Saudi Arabia’s strategy to drive U.S. shale out of the energy market has failed.

“The new OPEC deal to cut oil output – the cartel’s first since 2008 – amounts to nothing less than Saudi Arabia’s surrender to the power of American shale,” John Hulsman wrote for UK business daily City AM on Dec. 5.

OPEC widens oil production despite price slumpRelated: Letter from Riyadh: Gas is 25 cents/gallon, princes on edge but hopeful about Trump era, Dec. 6, 2016

OPEC as a whole agreed to cut production by 1.2 million barrels per day (bpd), with Saudi agreeing to cut 500,000 bpd. With the cut, OPEC now accounts for less than half of all energy output in the world.

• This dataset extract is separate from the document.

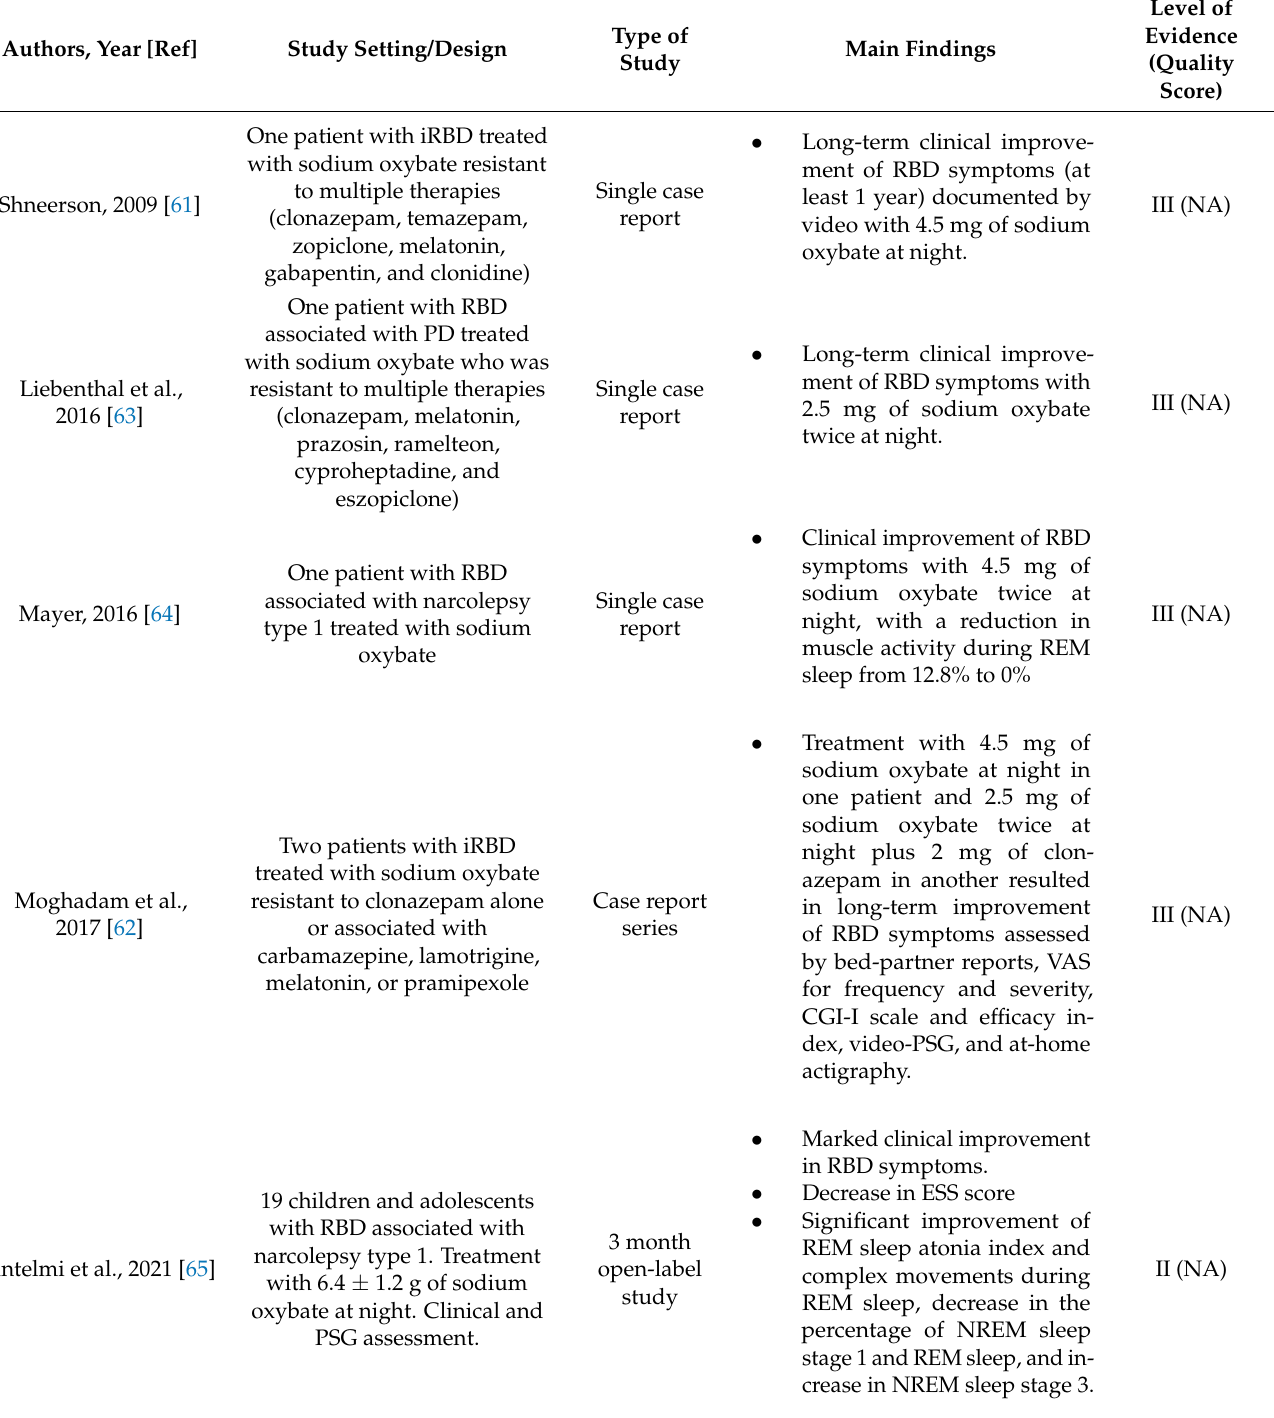
Table 5. Studies describing effects of sodium oxybate in patients with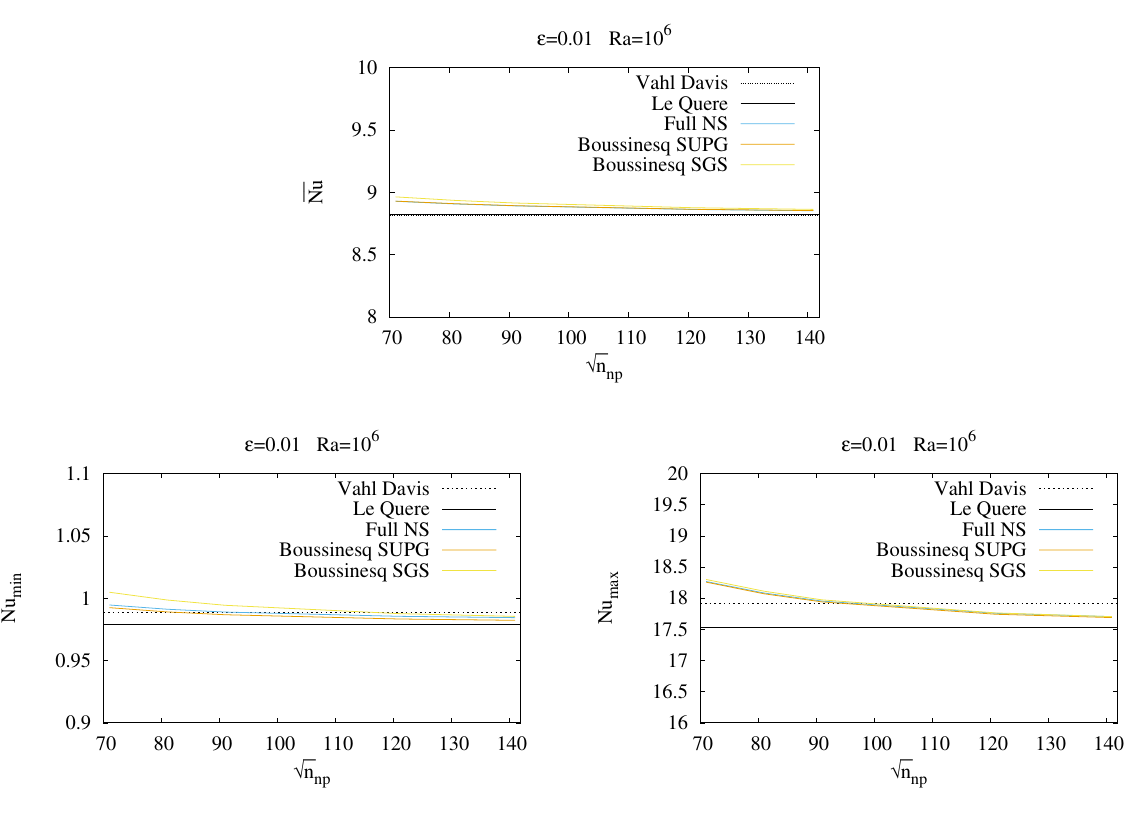
Figure 8. Buoyancy-driven square cavity. Nusselt numbers along hot vertical wall for (cid:101) = 0.01 and HH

“Unwittingly, the Saudis have made the Americans the new global energy swing producer, the permanent ceiling for the global price of oil.”

The move by OPEC “is as momentous a shift in global power as the stunning recent Brexit and Donald Trump votes,” Hulsman wrote. “Whereas Brexit showed Europe to be in absolute decline, the election of Trump brings to an abrupt end to 70 years of the U.S. as the global ordering power, the Saudi’s meek surrender brings to a close the long age of OPEC domination of the world’s energy market. This year truly has seen the death of one world order, along with the uncertain birth of another.”

The OPEC deal is contingent on a further 600,000 bpd in cuts from non-OPEC members, with Russia expected to contribute 300,000 bpd to the total.

“OPEC isn’t much of a cartel if it is utterly dependent on major (and generally unwilling) outside players such as Russia to make its internal agreements work,” Hulsman wrote.

Meanwhile, “Iran has held firm that it has no intention of hurting its just unbound economy to take one for the team. In the end, the Saudis had to meekly acquiesce, allowing Iran to continue to ramp up production, helping their sworn enemy in a way that must have put the House of Saud’s teeth on edge.”

The OPEC cuts are estimated to leave global oil production at 32.5 million bpd.

“Even if prices sustainably drift upwards, all this will do is make American shale – far more price sensitive and far more capable of being quickly brought on line than the fixed rigs of the OPEC member countries – turn the spigots back on, with its production rising and the price consequently falling,” Hulsman wrote.

“The Saudis, having utterly lost the plot, are now – as the problems inherent in this deal make all too clear – trapped in a world where they no longer control the global energy scene. It seems even the surrender terms the OPEC deal represents will not be accepted by Riyadh’s competitors. And they have no one to blame for this state of affairs but themselves.

“Along with Europe as a great power, and America as the world’s ordering power, the myth of Saudi energy dominance is the third great dinosaur to be felled by the asteroid that is 2016.”